Небольшая кучка людей, близко окружавших Ворцеля, далеко не имела одного уровня с ним. Ворцель понимал это, но, привыкнув к своему хору, был под его влиянием. Он воображал, что он ведет, в то время как хор, стоя сзади, направлял его, куда хотел. Только Ворцель подымался на ту высь, в которой ему было свободно дышать, в которой ему было естественно, — хор, исполняя должность мещанской родни, стягивал его в низменную сферу эмиграционных дрязг и мелочных расчетов. Преждевременный старик задыхался в этой среде от духовного астма столько же, как и от физического.
Люди эти не поняли серьезного смысла того союза, который я предлагал. Они в нем видели средство придать новый колорит делу: вечная таутология общих мест, патриотические фразы, казенные воспоминания — все это приелось, наскучило. Соединение с русским давало новый интерес. К тому же они думали поправить свои дела, очень расстроенные, на счет русской пропаганды.
С самого начала между мной и членами Централизации не было настоящего пониманья. Недоверчивые ко всему русскому, они хотели, чтоб я написал и напечатал нечто вроде profession de foi[278]. Я написал "Поляки прощают нас", они просили изменить кой-какие выражения — я это сделал, хотя далеко не был согласен с ними. В ответ на мою статью Л. Зенкович написал воззвание к русским и прислал мне его в рукописи. Ни тени новой мысли, те же фразы, те же воспоминания и притом католические выходки. Прежде чем переводить на русский язык — я показал Ворцелю нелепости редакции. Ворцель был согласен и пригласил меня вечером объяснить дело членам Централизации.
Тут произошла вечная сцена Трисотина и Вади-уса — именно те места, на которые я указывал, они-то и были необходимы для того, чтоб Польша не сгинела. Насчет католических фраз — они сказали, что каковы бы ни были их личные верования, но что они хотят быть с народом, а народ горячо любит свою гонимую мать — латинскую церковь…
Ворцель поддерживал меня. Но как только он начинал говорить, его товарищи принимались кричать. Ворцель кашлял от табачного дыма и ничего не мог сделать. Он обещал мне переговорить с ними потом и настоять на главных поправках. Через неделю вышел "Демократ польский" — в воззвании не было переменено ни одной йоты — я отказался от перевода. Ворцель говорил мне, что и он был удивлен этой проделкой. "Этого мало, что вы удивились, — зачем вы не остановили?" — заметил я ему.

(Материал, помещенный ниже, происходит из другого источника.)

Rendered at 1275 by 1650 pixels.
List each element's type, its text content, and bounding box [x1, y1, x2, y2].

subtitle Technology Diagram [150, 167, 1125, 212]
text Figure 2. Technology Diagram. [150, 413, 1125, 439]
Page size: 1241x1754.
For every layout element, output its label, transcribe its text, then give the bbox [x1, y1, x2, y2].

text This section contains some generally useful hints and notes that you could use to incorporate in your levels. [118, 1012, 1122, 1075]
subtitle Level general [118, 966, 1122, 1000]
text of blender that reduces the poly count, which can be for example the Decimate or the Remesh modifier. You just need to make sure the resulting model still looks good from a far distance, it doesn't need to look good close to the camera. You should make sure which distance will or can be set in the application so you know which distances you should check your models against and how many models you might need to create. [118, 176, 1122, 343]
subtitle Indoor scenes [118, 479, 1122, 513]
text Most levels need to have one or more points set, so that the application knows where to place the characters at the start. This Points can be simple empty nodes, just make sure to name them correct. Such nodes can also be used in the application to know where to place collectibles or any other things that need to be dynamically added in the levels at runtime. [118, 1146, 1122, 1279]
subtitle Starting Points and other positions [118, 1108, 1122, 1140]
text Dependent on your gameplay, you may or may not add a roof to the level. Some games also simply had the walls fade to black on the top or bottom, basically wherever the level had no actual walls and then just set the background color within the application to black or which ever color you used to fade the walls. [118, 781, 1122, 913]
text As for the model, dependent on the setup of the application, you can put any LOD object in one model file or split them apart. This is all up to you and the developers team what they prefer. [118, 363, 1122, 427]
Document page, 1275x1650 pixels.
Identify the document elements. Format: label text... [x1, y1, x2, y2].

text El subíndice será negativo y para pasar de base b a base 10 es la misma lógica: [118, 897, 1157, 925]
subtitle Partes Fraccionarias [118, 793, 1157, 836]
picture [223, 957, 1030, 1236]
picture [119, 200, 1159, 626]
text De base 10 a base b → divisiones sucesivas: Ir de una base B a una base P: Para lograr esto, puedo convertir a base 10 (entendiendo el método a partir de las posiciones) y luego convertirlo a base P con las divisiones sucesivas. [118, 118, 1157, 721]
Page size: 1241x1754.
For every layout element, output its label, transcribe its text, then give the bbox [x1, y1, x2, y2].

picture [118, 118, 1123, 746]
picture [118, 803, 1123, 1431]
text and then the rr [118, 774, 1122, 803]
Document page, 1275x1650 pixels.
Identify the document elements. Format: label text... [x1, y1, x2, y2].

Для меня было очевидно, что рано или поздно вопрос станет для Ворцеля так — разорваться с тогдашними членами Централизации и остаться в близком отношении со мной или разорваться со мной и остаться по-прежнему с своими революционными недорослями. Ворцель выбрал последнее — я был огорчен этим, но никогда не сетовал на него и не сердился.